Notons : le monde de DooM permet tout de même l’ abaissement du plafond ainsi que l’élévation du sol. Cette composante permet la création d’escaliers, de portes à ouverture ou fermeture verticale, ou de plafonds capables d’écraser le joueur. Fosses, trappes, l’environnement 3D « hostile » est né de cette simple fonctionnalité exploitée à fond. Utiliser des obstacles comme des secteurs à la base plus élevée, permet aussi la restriction d’accès à certaines zones du monde et contribue à son aspect labyrinthique. Vient ensuite le gameplay inhérent au design du niveau : des boutons qui ouvrent des portes, activent des élévateurs, des systèmes minutés. Des secteurs qui une fois franchis entraînent l’affaissement du plafond. Cependant, cet élément fondamental pour la jouabilité, se limite au strict nécessaire, pour des raisons évoquées plus haut. Chaque zone d’un niveau de DooM est appelé secteur, chaque secteur a un et un seul sol, un et un seul plafond ; impossible de créer des niveaux avec des secteurs chevauchant d’autres secteurs, par exemple, impossible de créer un pont qui serait donc franchissable par le dessus et aussi par le dessous.

Ensuite, la luminosité. Les premières tentatives de création d’un jeu de tir en 3D n’avaient pas réussi à simuler correctement la baisse de visibilité accompagnant l’éloignement des plans situés plus loin par rapport à la caméra. DooM répond à cette problématique et le résultat est plus que probant, il est immersif. La palette des 256 couleurs de DooM est en fait composée d’une série de courtes sous-palettes de taille et de progression de couleurs exactement identiques, (dégradés de rouge vert bleu), à ceci prêt que leurs intensités vont decrescendo jusqu’au quasi noir.
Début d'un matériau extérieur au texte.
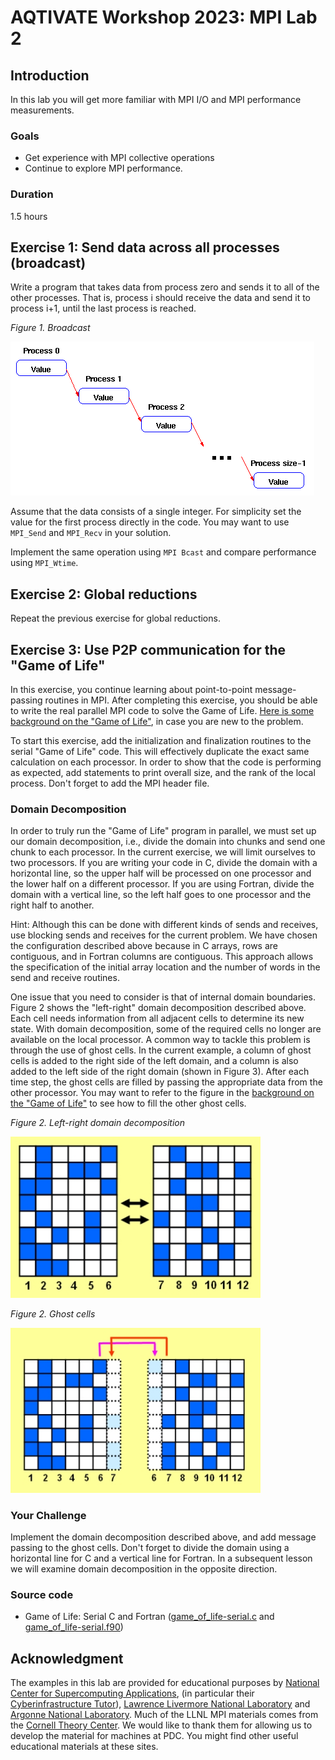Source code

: # AQTIVATE Workshop 2023: MPI Lab 2

## Introduction

In this lab you will get more familiar with MPI I/O and MPI performance measurements.

### Goals

- Get experience with MPI collective operations
- Continue to explore MPI performance.

### Duration

1.5 hours

## Exercise 1: Send data across all processes (broadcast)

Write a program that takes data from process zero and sends it to all of the other processes. That is, process i should receive the data and send it to process i+1, until the last process is reached. 

*Figure 1. Broadcast*

![Ring](ring.png)

Assume that the data consists of a single integer. For simplicity set the value for the first process directly in the code. You may want to use ``MPI_Send`` and ``MPI_Recv`` in your solution.

Implement the same operation using ``MPI Bcast`` and compare performance using ``MPI_Wtime``.

## Exercise 2: Global reductions

Repeat the previous exercise for global reductions.

## Exercise 3: Use P2P communication for the "Game of Life"

In this exercise, you continue learning about point-to-point message-passing routines in MPI.  After completing this exercise, you should be able to write the real parallel MPI code to solve the Game of Life. [Here is some background on the "Game of Life"](Game_of_life.md), in case you are new to the problem.

To start this exercise, add the initialization and finalization routines to the serial "Game of Life" code. This will effectively duplicate the exact same calculation on each processor. In order to show that the code is performing as expected, add statements to print overall size, and the rank of the local process. Don't forget to add the MPI header file.

### Domain Decomposition

In order to truly run the "Game of Life" program in parallel, we must set up our domain decomposition, i.e., divide the domain into chunks and send one chunk to each processor. In the current exercise, we will limit ourselves to two processors. If you are writing your code in C, divide the domain with a horizontal line, so the upper half will be processed on one processor and the lower half on a different processor. If you are using Fortran, divide the domain with a vertical line, so the left half goes to one processor and the right half to another.

Hint: Although this can be done with different kinds of sends and receives, use blocking sends and receives for the current problem. We have chosen the configuration described above because in C arrays, rows are contiguous, and in Fortran columns are contiguous. This approach allows the specification of the initial array location and the number of words in the send and receive routines.

One issue that you need to consider is that of internal domain boundaries. Figure 2 shows the "left-right" domain decomposition described above. Each cell needs information from all adjacent cells to determine its new state. With domain decomposition, some of the required cells no longer are available on the local processor. A common way to tackle this problem is through the use of ghost cells. In the current example, a column of ghost cells is added to the right side of the left domain, and a column is also added to the left side of the right domain (shown in Figure 3). After each time step, the ghost cells are filled by passing the appropriate data from the other processor. You may want to refer to the figure in the [background on the "Game of Life"](Game_of_life.md) to see how to fill the other ghost cells.

*Figure 2. Left-right domain decomposition*

<img src="lr_decomp.jpg" alt="Figure 1" width="400px"/>

*Figure 2. Ghost cells*

<img src="ghost.jpg" alt="Figure 2" width="400px"/>


### Your Challenge

Implement the domain decomposition described above, and add message passing to the ghost cells. Don't forget to divide the domain using a horizontal line for C and a vertical line for Fortran. In a subsequent lesson we will examine domain decomposition in the opposite direction.

### Source code

- Game of Life: Serial C and Fortran ([game_of_life-serial.c](game_of_life-serial.c) and [game_of_life-serial.f90](game_of_life-serial.f90)) 

## Acknowledgment

The examples in this lab are provided for educational purposes by [National Center for Supercomputing Applications](http://www.ncsa.illinois.edu/), (in particular their [Cyberinfrastructure Tutor](http://www.citutor.org/)), [Lawrence Livermore National Laboratory](https://computing.llnl.gov/) and [Argonne National Laboratory](http://www.mcs.anl.gov/). Much of the LLNL MPI materials comes from the [Cornell Theory Center](http://www.cac.cornell.edu/).  We would like to thank them for allowing us to develop the material for machines at PDC.  You might find other useful educational materials at these sites.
Chaque monstre, texture ou objet, est dessiné pixel par pixel, et en fonction de sa luminosité intrinsèque et de son éloignement par rapport au point de vue de la caméra, DooM sélectionne une sous-palette plus qu’une autre pour assombrir plus ou moins le pixel à afficher. Chaque secteur de DooM a sa propre luminosité, et dispose de systèmes capables de moduler l’intensité de la lumière de façon automatique, ou même en fonction de certaines actions de l’utilisateur. Ainsi, on part d’un monde aux textures flashy, qui peut d’un coup sombrer dans la pénombre, les ténèbres. On peut tomber sur des secteurs aux lumières qui pulsent lentement, aux lumières qui flashent avec plus ou moins d’intermittence, de façon stroboscopique. Les monstres aussi, apparaissent par intermittence, l’anxiété de ne pouvoir les suivre de façon parfaitement continue n’en est que plus forte.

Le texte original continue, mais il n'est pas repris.